Bottled Is Not Better
Return to the Tap
Bottled water may be a quick and convenient way to get your water on the go, however there are many reasons why you should stop buying bottled water and start drinking tap water. Some of these include:
- Research shows that 40 per cent of the bottled water on the market is tap water
- Bottled water is subject to fewer guidelines and testing than tap water
- Bottled water produces up to 1.5 million tons of plastic waste per year
- Research shows that bottled water is not better for you than tap water
- Canadian municipalities must release their water test results to the public whereas bottled water companies do not
- Some bottles are made of plastic that contains chemicals like Bisphenol A, which can leach into the water and be harmful to humans
Better for You, Better for the Planet
- Make the environmental-friendly choice to drink tap water. Canadian municipalities and provinces perform extensive water quality tests that are carried out on a regular basis to ensure high quality water from water purification plants through municipal distribution systems.
- Carry a re-useable water bottle to fill up throughout the day. Stainless steel water bottles are lightweight, durable and reusable. They are also non-leaching and toxin-free.
- Bottled water is shipped a long way at considerable cost in terms of the production of greenhouse gases and other pollutants.
- Plastic bottles are wasteful. Even though many municipalities recycle them, recycling takes energy and plastics can only be recycled a few times before they have to go to landfill (unlike glass or metal).
- There is growing concern over the leaching of carcinogens into water from plastic bottles. This concern applies equally to reusable water bottles and to other drinks packaged in plastic.
It Just Makes Sense
- Much of what is sold as bottled water is just tap water filtered by reverse osmosis. Reverse Osmosis will remove taste, odour, sodium and other minerals. But not other contaminants. So why not filter your own tap water, sourced in your own bioregion?
- Bottled water costs about as much as a bottle of soda or juice, which requires additional ingredients and processing, yet costs the same.

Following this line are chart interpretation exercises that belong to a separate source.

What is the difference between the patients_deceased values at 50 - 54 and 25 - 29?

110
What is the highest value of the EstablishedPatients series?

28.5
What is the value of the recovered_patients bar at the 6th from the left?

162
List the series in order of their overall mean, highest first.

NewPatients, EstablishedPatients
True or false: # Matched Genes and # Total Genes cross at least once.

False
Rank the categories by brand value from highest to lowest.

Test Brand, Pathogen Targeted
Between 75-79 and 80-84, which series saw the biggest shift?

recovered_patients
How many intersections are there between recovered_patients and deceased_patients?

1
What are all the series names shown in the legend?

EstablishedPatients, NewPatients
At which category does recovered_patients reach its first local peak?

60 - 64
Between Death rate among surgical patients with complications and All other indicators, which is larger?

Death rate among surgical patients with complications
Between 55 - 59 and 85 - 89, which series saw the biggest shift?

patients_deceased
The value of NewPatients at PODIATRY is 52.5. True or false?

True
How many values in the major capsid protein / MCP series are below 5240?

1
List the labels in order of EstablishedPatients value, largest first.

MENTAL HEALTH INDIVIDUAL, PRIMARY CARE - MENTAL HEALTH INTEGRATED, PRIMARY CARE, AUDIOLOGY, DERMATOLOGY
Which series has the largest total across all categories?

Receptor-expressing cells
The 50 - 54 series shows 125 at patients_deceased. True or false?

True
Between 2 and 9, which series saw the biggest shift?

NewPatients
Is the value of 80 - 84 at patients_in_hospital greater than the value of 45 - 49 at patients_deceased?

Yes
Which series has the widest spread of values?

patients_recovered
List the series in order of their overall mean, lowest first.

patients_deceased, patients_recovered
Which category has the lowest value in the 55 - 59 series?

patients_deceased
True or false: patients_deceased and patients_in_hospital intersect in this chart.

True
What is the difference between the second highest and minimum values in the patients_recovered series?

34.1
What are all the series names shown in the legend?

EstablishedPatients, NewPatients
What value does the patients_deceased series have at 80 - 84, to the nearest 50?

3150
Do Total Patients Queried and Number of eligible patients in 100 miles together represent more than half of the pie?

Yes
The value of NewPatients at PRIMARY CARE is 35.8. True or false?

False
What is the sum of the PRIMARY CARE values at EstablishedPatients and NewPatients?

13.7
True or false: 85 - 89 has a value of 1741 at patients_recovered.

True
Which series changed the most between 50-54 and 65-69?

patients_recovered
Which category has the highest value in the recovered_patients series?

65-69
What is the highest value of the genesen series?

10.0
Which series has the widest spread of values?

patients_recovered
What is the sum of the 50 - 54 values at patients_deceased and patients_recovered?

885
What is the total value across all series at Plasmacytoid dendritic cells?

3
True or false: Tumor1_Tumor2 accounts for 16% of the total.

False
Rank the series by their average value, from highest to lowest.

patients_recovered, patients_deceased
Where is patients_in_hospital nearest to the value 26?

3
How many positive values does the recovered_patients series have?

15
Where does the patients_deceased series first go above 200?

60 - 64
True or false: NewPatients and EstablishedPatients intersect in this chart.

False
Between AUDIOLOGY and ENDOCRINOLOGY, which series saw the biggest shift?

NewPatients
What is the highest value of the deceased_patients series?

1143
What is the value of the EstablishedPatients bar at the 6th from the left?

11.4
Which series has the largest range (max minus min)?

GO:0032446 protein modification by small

- If you choose to get your recommended eight glasses a day from bottled water, you could spend up to $1,400 dollars per year where the same amount of tap water would cost around 51 cents.
- 96% of bottled water is sold in single-size plastic bottles, which end up in city trash cans rather than recycling bins. The national recycling rate for all plastic bottles is about 23.1%.
- For those who feel tap water is less clean than bottled water, filters may be purchased. Buying filter cartridges once or twice a year is much more economical than buying bottled water each day. Bottled water is only required to be as good as tap water, not better.